> **ACTION ITEM**
Lift out each line of the data that holds "wrist".

= Beginning of Section =

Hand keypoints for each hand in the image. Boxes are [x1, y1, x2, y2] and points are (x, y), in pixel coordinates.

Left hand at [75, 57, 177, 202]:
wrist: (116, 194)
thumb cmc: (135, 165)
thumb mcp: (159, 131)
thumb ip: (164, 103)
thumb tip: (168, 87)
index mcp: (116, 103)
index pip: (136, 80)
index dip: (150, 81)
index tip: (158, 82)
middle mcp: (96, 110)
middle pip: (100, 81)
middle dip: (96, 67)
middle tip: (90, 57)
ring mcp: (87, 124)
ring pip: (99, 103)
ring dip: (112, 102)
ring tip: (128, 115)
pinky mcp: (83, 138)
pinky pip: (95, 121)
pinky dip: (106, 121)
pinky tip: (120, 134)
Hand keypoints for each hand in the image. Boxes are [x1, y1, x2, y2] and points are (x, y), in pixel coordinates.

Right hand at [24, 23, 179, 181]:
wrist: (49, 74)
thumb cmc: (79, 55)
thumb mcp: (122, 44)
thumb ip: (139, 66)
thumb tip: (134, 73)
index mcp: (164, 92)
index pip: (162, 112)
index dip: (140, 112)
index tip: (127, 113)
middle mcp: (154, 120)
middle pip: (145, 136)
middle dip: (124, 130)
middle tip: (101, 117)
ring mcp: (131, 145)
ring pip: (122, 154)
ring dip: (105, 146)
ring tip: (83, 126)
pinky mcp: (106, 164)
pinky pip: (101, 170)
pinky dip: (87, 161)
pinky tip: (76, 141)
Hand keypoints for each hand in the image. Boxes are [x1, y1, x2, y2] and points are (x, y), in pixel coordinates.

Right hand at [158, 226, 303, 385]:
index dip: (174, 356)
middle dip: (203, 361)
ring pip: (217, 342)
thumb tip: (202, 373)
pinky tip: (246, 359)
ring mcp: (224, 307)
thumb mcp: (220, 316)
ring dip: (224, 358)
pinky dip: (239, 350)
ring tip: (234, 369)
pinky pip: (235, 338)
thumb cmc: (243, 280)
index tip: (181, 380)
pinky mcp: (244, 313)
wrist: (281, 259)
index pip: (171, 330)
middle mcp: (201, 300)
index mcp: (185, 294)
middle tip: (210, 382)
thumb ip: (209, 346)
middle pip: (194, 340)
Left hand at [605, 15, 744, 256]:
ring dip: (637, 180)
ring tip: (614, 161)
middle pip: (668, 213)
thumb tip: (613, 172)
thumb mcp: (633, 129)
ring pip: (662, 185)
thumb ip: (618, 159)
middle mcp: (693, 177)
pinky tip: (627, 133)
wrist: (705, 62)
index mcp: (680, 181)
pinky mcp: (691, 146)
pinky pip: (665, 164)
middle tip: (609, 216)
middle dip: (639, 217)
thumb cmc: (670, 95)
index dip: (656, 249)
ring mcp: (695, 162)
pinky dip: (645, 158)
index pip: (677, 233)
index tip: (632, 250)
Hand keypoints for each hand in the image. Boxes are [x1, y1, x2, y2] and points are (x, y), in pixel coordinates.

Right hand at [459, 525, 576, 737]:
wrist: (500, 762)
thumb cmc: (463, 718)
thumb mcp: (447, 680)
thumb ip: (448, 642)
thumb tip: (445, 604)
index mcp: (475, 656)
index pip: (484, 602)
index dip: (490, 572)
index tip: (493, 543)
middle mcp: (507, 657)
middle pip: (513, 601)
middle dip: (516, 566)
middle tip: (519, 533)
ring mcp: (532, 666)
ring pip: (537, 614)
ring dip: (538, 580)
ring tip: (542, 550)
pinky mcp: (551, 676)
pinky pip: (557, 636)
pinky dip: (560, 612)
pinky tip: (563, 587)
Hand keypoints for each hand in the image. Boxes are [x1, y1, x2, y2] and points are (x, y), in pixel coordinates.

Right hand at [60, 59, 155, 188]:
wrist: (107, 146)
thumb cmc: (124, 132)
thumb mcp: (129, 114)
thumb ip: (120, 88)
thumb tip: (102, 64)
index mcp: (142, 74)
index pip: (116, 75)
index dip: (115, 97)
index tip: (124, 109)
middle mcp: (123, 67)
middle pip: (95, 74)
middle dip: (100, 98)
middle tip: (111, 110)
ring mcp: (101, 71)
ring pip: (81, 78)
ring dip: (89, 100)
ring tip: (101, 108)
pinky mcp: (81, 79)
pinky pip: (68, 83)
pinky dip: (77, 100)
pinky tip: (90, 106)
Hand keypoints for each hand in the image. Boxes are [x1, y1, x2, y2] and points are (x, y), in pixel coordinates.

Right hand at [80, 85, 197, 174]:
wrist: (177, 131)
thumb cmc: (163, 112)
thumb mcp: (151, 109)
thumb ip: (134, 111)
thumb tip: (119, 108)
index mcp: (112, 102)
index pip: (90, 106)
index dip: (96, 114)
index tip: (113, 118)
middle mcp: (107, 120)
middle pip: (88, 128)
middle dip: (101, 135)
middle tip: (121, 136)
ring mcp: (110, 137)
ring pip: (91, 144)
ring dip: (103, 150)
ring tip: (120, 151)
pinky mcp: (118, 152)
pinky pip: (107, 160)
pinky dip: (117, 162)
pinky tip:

= End of Section =

> **SOLUTION TO THIS EXERCISE**
wrist: (116, 194)
wrist: (49, 74)
wrist: (281, 259)
wrist: (705, 62)
wrist: (500, 762)
wrist: (107, 146)
wrist: (177, 131)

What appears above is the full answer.